→ What is required
The response must contain every line below in which "bathroom" appears.

→ Records to process
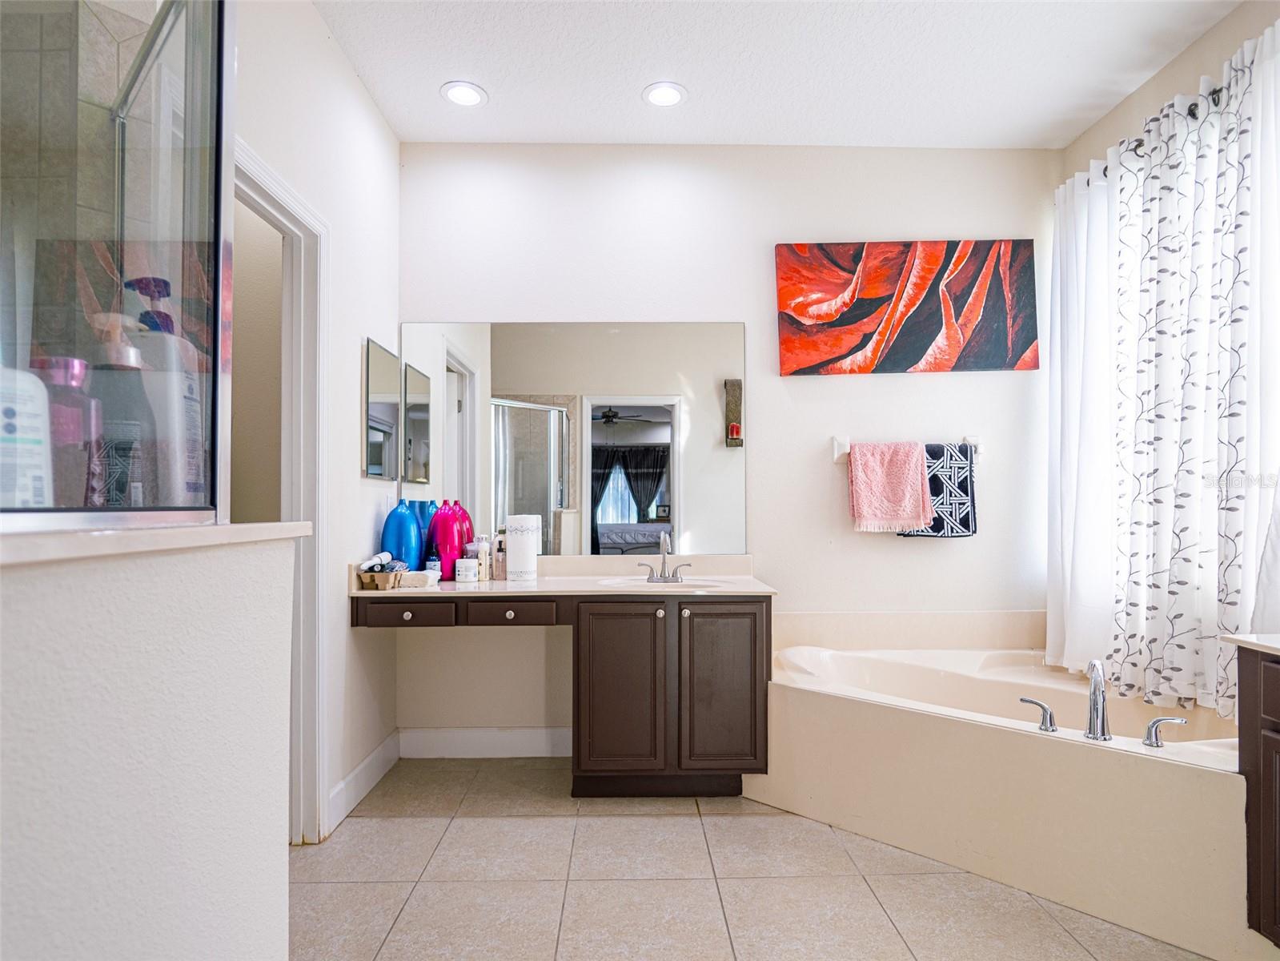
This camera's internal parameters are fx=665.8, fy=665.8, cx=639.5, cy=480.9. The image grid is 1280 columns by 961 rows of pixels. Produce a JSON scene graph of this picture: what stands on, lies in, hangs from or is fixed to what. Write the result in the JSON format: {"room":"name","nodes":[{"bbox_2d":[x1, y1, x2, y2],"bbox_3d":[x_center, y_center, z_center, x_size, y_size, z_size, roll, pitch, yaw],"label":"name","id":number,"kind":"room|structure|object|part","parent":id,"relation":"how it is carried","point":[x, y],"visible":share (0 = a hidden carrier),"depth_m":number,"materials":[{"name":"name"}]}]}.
{"room":"bathroom","nodes":[
{"label":"bathroom","id":0,"kind":"room"},
{"bbox_2d":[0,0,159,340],"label":"shower wall","id":1,"kind":"structure","parent":0,"point":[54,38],"depth_m":1.45,"materials":[{"name":"tile"}]},
{"bbox_2d":[0,533,300,960],"bbox_3d":[-0.622,0.626,0.463,0.159,1.141,1.458,0,-1,-1],"label":"half wall","id":2,"kind":"structure","parent":0,"point":[86,894],"depth_m":0.74,"materials":[{"name":"white paint"}]},
{"bbox_2d":[0,520,312,567],"bbox_3d":[-0.662,0.061,0.639,0.299,0.027,1.023,0,-1,-1],"label":"half wall ledge","id":3,"kind":"object","parent":2,"relation":"attached to","point":[78,542],"visible":0.69,"depth_m":0.69,"materials":[{"name":"white stone"}]},
{"bbox_2d":[0,364,53,506],"bbox_3d":[-0.638,-0.033,0.656,0.065,0.182,0.081,0,-1,-1],"label":"white bottle","id":4,"kind":"object","parent":3,"relation":"on","point":[1,423],"visible":0.85,"depth_m":0.66,"materials":[{"name":"white plastic"}]},
{"bbox_2d":[31,357,100,504],"bbox_3d":[-0.682,-0.044,0.782,0.068,0.202,0.066,0,-1,-1],"label":"pink bottle","id":5,"kind":"object","parent":3,"relation":"on","point":[67,362],"visible":0.55,"depth_m":0.77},
{"bbox_2d":[0,0,234,531],"bbox_3d":[-0.795,-0.378,0.772,0.602,1.076,0.681,0,-1,-1],"label":"shower enclosure","id":6,"kind":"object","parent":3,"relation":"on","point":[215,246],"visible":0.95,"depth_m":0.86,"materials":[{"name":"clear glass"}]},
{"bbox_2d":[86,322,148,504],"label":"pump bottle","id":7,"kind":"object","parent":3,"relation":"on","point":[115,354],"visible":0.69,"depth_m":0.83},
{"bbox_2d":[116,275,205,504],"bbox_3d":[-0.645,-0.099,0.885,0.111,0.315,0.072,0,-1,-1],"label":"pump bottle","id":8,"kind":"object","parent":3,"relation":"on","point":[189,485],"visible":0.56,"depth_m":0.86,"materials":[{"name":"plastic"}]},
{"bbox_2d":[226,0,405,844],"bbox_3d":[-1.158,-0.198,2.060,0.120,2.859,2.291,0,-1,-1],"label":"left wall","id":9,"kind":"structure","parent":0,"point":[372,119],"depth_m":2.48,"materials":[{"name":"white paint"}]},
{"bbox_2d":[235,140,331,843],"bbox_3d":[-1.194,0.165,1.906,0.151,2.137,0.937,0,-1,-1],"label":"door frame","id":10,"kind":"structure","parent":9,"relation":"attached to","point":[287,210],"depth_m":2.27,"materials":[{"name":"white paint"}]},
{"bbox_2d":[326,730,400,830],"bbox_3d":[-1.094,1.181,2.667,0.015,0.127,0.781,0,-1,-1],"label":"baseboard","id":11,"kind":"structure","parent":9,"relation":"attached to","point":[369,760],"depth_m":2.62,"materials":[{"name":"white paint"}]},
{"bbox_2d":[361,337,400,484],"bbox_3d":[-1.105,-0.281,2.873,0.024,0.568,0.375,0,-1,-1],"label":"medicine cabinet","id":12,"kind":"object","parent":9,"relation":"attached to","point":[380,434],"visible":0.99,"depth_m":2.81,"materials":[{"name":"mirror"}]},
{"bbox_2d":[394,141,1063,755],"bbox_3d":[0.437,-0.153,3.172,3.331,2.826,0.134,0,-1,-1],"label":"back wall","id":13,"kind":"structure","parent":0,"point":[961,383],"depth_m":3.11,"materials":[{"name":"white paint"}]},
{"bbox_2d":[399,726,573,757],"bbox_3d":[-0.591,1.197,3.062,1.016,0.132,0.015,0,-1,-1],"label":"baseboard","id":14,"kind":"structure","parent":13,"relation":"attached to","point":[526,744],"depth_m":3.05,"materials":[{"name":"white paint"}]},
{"bbox_2d":[398,320,750,560],"bbox_3d":[-0.324,-0.199,3.085,1.631,1.075,0.007,0,-1,-1],"label":"wall mirror","id":15,"kind":"object","parent":13,"relation":"attached to","point":[539,496],"visible":0.91,"depth_m":3.08,"materials":[{"name":"mirror"}]},
{"bbox_2d":[774,240,1037,376],"bbox_3d":[1.233,-0.808,3.095,1.200,0.631,0.037,0,-1,-1],"label":"painting","id":16,"kind":"object","parent":13,"relation":"attached to","point":[849,318],"visible":0.98,"depth_m":3.08},
{"bbox_2d":[834,433,980,459],"bbox_3d":[1.241,-0.165,3.067,0.712,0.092,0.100,0,-1,-1],"label":"towel bar","id":17,"kind":"object","parent":13,"relation":"attached to","point":[841,442],"visible":0.72,"depth_m":3.05,"materials":[{"name":"white ceramic"}]},
{"bbox_2d":[846,439,934,532],"bbox_3d":[1.124,0.023,2.988,0.351,0.415,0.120,0,-1,-1],"label":"pink towel","id":18,"kind":"object","parent":17,"relation":"hanging from","point":[904,467],"visible":0.99,"depth_m":2.96,"materials":[{"name":"pink fabric"}]},
{"bbox_2d":[899,441,978,538],"bbox_3d":[1.358,0.046,3.031,0.366,0.440,0.060,0,-1,-1],"label":"black towel","id":19,"kind":"object","parent":17,"relation":"hanging from","point":[965,488],"visible":0.69,"depth_m":3.01,"materials":[{"name":"blue fabric"}]},
{"bbox_2d":[293,755,1231,960],"bbox_3d":[0.271,1.252,1.200,3.781,0.070,4.091,0,-1,-1],"label":"floor","id":20,"kind":"structure","parent":0,"point":[664,827],"depth_m":2.02,"materials":[{"name":"beige tile"}]},
{"bbox_2d":[352,594,769,796],"bbox_3d":[-0.301,0.845,2.817,1.630,0.812,0.570,0,-1,-1],"label":"vanity cabinet","id":21,"kind":"object","parent":20,"relation":"on","point":[751,619],"visible":0.87,"depth_m":2.56,"materials":[{"name":"brown wood"}]},
{"bbox_3d":[-0.922,0.520,2.616,0.370,0.099,0.030,0,-1,-1],"label":"drawer","id":22,"kind":"part","parent":21,"relation":"part of","materials":[{"name":"brown wood"}]},
{"bbox_3d":[-0.521,0.520,2.641,0.371,0.100,0.031,0,-1,-1],"label":"drawer","id":23,"kind":"part","parent":21,"relation":"part of","materials":[{"name":"brown wood"}]},
{"bbox_2d":[353,552,771,598],"bbox_3d":[-0.328,0.408,2.859,1.624,0.143,0.699,0,-1,-1],"label":"vanity countertop","id":24,"kind":"structure","parent":21,"relation":"on","point":[542,582],"depth_m":2.86,"materials":[{"name":"stone"}]},
{"bbox_2d":[357,565,405,589],"bbox_3d":[-1.016,0.386,2.654,0.159,0.070,0.207,0,-1,-1],"label":"basket","id":25,"kind":"object","parent":24,"relation":"on","point":[367,579],"visible":0.75,"depth_m":2.58,"materials":[{"name":"wicker"}]},
{"bbox_2d":[357,550,406,572],"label":"toiletries","id":26,"kind":"object","parent":25,"relation":"in","point":[367,566],"visible":0.81,"depth_m":2.57},
{"bbox_2d":[380,499,423,569],"bbox_3d":[-1.022,0.252,2.854,0.165,0.346,0.129,0,-1,-1],"label":"blue bottle","id":27,"kind":"object","parent":24,"relation":"on","point":[409,526],"visible":0.91,"depth_m":2.82,"materials":[{"name":"blue"}]},
{"bbox_2d":[397,568,438,588],"bbox_3d":[-0.909,0.394,2.706,0.161,0.055,0.121,0,-1,-1],"label":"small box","id":28,"kind":"object","parent":24,"relation":"on","point":[417,579],"visible":0.84,"depth_m":2.66,"materials":[{"name":"beige cardboard"}]},
{"bbox_2d":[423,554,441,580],"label":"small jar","id":29,"kind":"object","parent":24,"relation":"on","point":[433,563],"visible":0.71,"depth_m":2.82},
{"bbox_2d":[429,501,467,580],"bbox_3d":[-0.836,0.258,2.911,0.126,0.340,0.121,0,-1,-1],"label":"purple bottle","id":30,"kind":"object","parent":24,"relation":"on","point":[443,550],"visible":0.88,"depth_m":2.87,"materials":[{"name":"pink"}]},
{"bbox_2d":[454,557,478,582],"bbox_3d":[-0.738,0.381,2.836,0.090,0.092,0.089,0,-1,-1],"label":"small jar","id":31,"kind":"object","parent":24,"relation":"on","point":[462,568],"visible":0.98,"depth_m":2.80,"materials":[{"name":"white plastic"}]},
{"bbox_2d":[475,533,493,581],"bbox_3d":[-0.692,0.331,2.926,0.062,0.199,0.062,0,-1,-1],"label":"bottle","id":32,"kind":"object","parent":24,"relation":"on","point":[486,577],"visible":0.98,"depth_m":2.90,"materials":[{"name":"plastic"}]},
{"bbox_2d":[492,531,506,580],"bbox_3d":[-0.620,0.330,2.946,0.060,0.203,0.061,0,-1,-1],"label":"small bottle","id":33,"kind":"object","parent":24,"relation":"on","point":[499,558],"visible":0.97,"depth_m":2.92,"materials":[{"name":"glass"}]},
{"bbox_2d":[505,513,538,582],"bbox_3d":[-0.519,0.290,2.926,0.128,0.287,0.128,0,-1,-1],"label":"paper towel roll","id":34,"kind":"object","parent":24,"relation":"on","point":[510,536],"visible":1,"depth_m":2.87,"materials":[{"name":"white paper"}]},
{"bbox_2d":[595,574,732,588],"bbox_3d":[0.112,0.508,2.859,0.531,0.156,0.363,0,-1,-1],"label":"sink","id":35,"kind":"object","parent":24,"relation":"in","point":[698,582],"visible":0.45,"depth_m":2.96,"materials":[{"name":"white ceramic"}]},
{"bbox_2d":[640,531,691,582],"bbox_3d":[0.113,0.323,2.911,0.231,0.217,0.166,0,-1,-1],"label":"sink faucet","id":36,"kind":"object","parent":24,"relation":"on","point":[664,560],"visible":0.99,"depth_m":2.94,"materials":[{"name":"silver metal"}]},
{"bbox_3d":[-0.087,0.837,2.585,0.317,0.665,0.074,0,-1,-1],"label":"cabinet door","id":37,"kind":"part","parent":21,"relation":"part of","materials":[{"name":"brown wood"}]},
{"bbox_3d":[0.321,0.828,2.582,0.295,0.642,0.059,0,-1,-1],"label":"cabinet door","id":38,"kind":"part","parent":21,"relation":"part of","materials":[{"name":"brown wood"}]},
{"bbox_2d":[749,633,1251,960],"bbox_3d":[1.307,0.993,2.403,1.473,0.502,1.544,0,-1,-1],"label":"bathtub","id":39,"kind":"object","parent":20,"relation":"on","point":[1024,752],"visible":0.86,"depth_m":2.13,"materials":[{"name":"plastic"}]},
{"bbox_2d":[1018,694,1056,731],"bbox_3d":[1.262,0.731,2.111,0.056,0.093,0.120,1,-2,-43],"label":"tub handle","id":40,"kind":"object","parent":39,"relation":"on","point":[1050,720],"visible":0.98,"depth_m":2.09,"materials":[{"name":"silver metal"}]},
{"bbox_2d":[1083,658,1113,741],"bbox_3d":[1.400,0.663,2.046,0.076,0.231,0.165,-1,-1,33],"label":"tub faucet","id":41,"kind":"object","parent":39,"relation":"on","point":[1093,700],"visible":0.99,"depth_m":2.02,"materials":[{"name":"silver metal"}]},
{"bbox_2d":[1142,714,1187,747],"bbox_3d":[1.540,0.734,1.956,0.114,0.081,0.052,-1,-1,32],"label":"tub handle","id":42,"kind":"object","parent":39,"relation":"on","point":[1157,738],"visible":0.98,"depth_m":1.95,"materials":[{"name":"silver metal"}]},
{"bbox_2d":[1235,643,1279,947],"bbox_3d":[1.732,0.787,1.084,0.548,0.829,1.155,0,-1,-1],"label":"right vanity cabinet","id":43,"kind":"object","parent":20,"relation":"on","point":[1268,736],"visible":0.94,"depth_m":1.59,"materials":[{"name":"brown wood"}]},
{"bbox_2d":[1222,633,1279,654],"bbox_3d":[1.711,0.395,1.303,0.557,0.031,0.974,0,-1,-1],"label":"right countertop","id":44,"kind":"structure","parent":43,"relation":"on","point":[1254,641],"depth_m":1.64,"materials":[{"name":"white stone"}]},
{"bbox_2d":[310,0,1242,149],"bbox_3d":[0.286,-1.660,1.268,3.732,0.102,4.086,0,-1,-1],"label":"ceiling","id":45,"kind":"structure","parent":0,"point":[499,82],"depth_m":2.54,"materials":[{"name":"white paint"}]},
{"bbox_2d":[440,80,487,107],"bbox_3d":[-0.725,-1.586,2.738,0.190,0.009,0.190,0,-1,-1],"label":"recessed light","id":46,"kind":"object","parent":45,"relation":"in","point":[462,95],"visible":0.99,"depth_m":2.73,"materials":[{"name":"white"}]},
{"bbox_2d":[642,80,687,107],"bbox_3d":[0.101,-1.582,2.735,0.188,0.009,0.188,0,-1,-1],"label":"recessed light","id":47,"kind":"object","parent":45,"relation":"in","point":[668,98],"visible":0.99,"depth_m":2.73,"materials":[{"name":"white"}]},
{"bbox_2d":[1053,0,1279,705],"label":"right wall","id":48,"kind":"structure","parent":0,"point":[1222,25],"depth_m":2.51,"materials":[{"name":"paint"}]},
{"bbox_2d":[1067,76,1236,183],"bbox_3d":[1.950,-1.315,2.285,0.187,0.071,1.521,0,-1,-1],"label":"curtain rod","id":49,"kind":"object","parent":48,"relation":"attached to","point":[1191,114],"visible":0.39,"depth_m":2.39,"materials":[{"name":"metal"}]},
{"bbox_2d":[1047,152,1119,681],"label":"curtain","id":50,"kind":"object","parent":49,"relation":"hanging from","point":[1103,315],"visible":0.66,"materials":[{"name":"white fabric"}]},
{"bbox_2d":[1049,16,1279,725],"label":"curtain","id":51,"kind":"object","parent":49,"relation":"hanging from","point":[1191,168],"visible":0.93,"depth_m":2.32,"materials":[{"name":"white fabric"}]},
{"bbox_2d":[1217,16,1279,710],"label":"curtain","id":52,"kind":"object","parent":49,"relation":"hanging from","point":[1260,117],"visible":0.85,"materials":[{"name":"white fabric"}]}
]}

→ Answer space
{"room":"bathroom","nodes":[
{"label":"bathroom","id":0,"kind":"room"},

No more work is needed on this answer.